- [Problem requirements]
Although the entries contain pictures, repeat only their words, exactly as written.

Source records
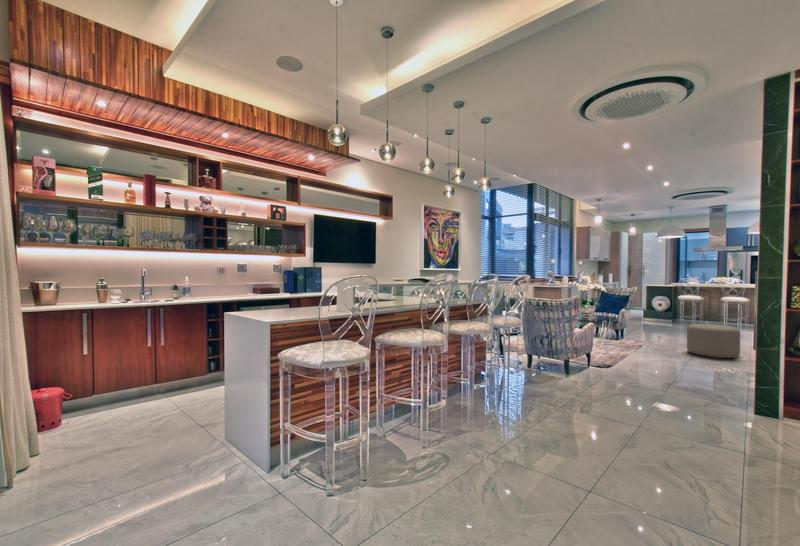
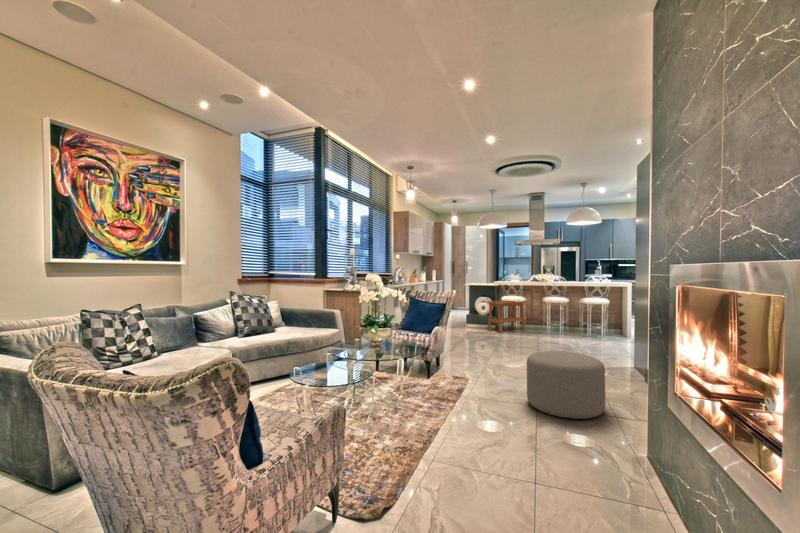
side table: none [664,299,702,324] -> present [488,300,525,333]

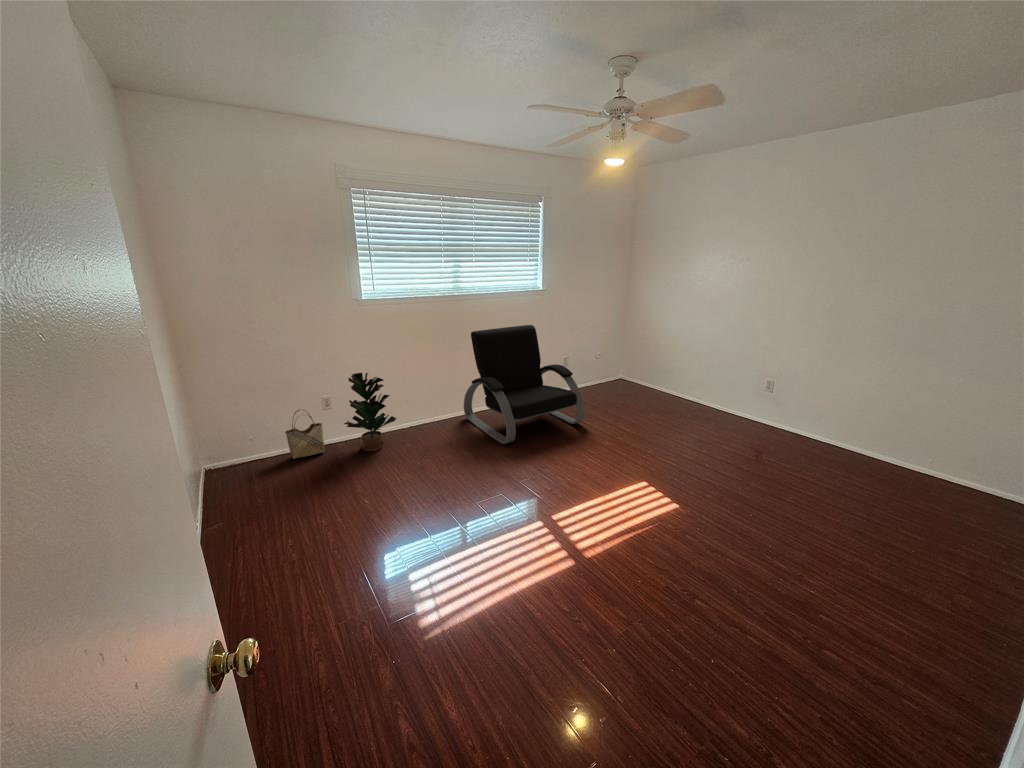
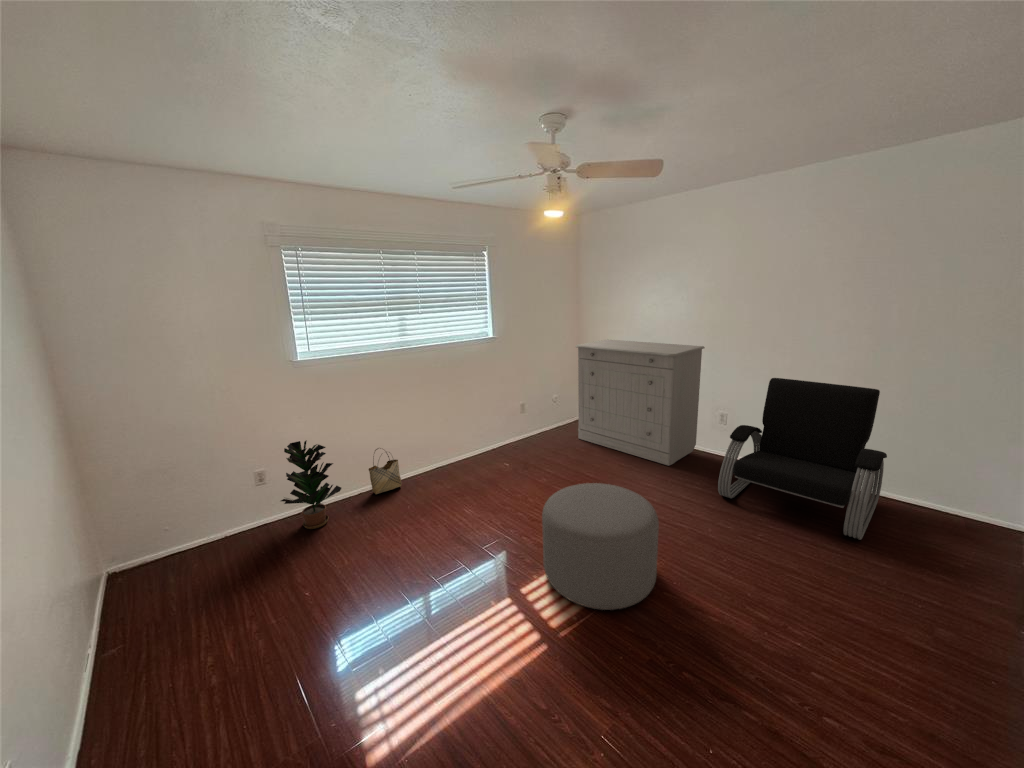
dresser: none [620,299,760,428] -> present [575,339,705,466]
armchair: present [464,325,585,444] -> present [718,378,887,540]
woven basket: present [285,410,325,459] -> present [369,448,402,494]
ottoman: none [575,430,688,541] -> present [542,483,659,610]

- [Problem solution]
side table: none [664,299,702,324] -> present [488,300,525,333]

dresser: none [620,299,760,428] -> present [575,339,705,466]
armchair: present [464,325,585,444] -> present [718,378,887,540]
woven basket: present [285,410,325,459] -> present [369,448,402,494]
ottoman: none [575,430,688,541] -> present [542,483,659,610]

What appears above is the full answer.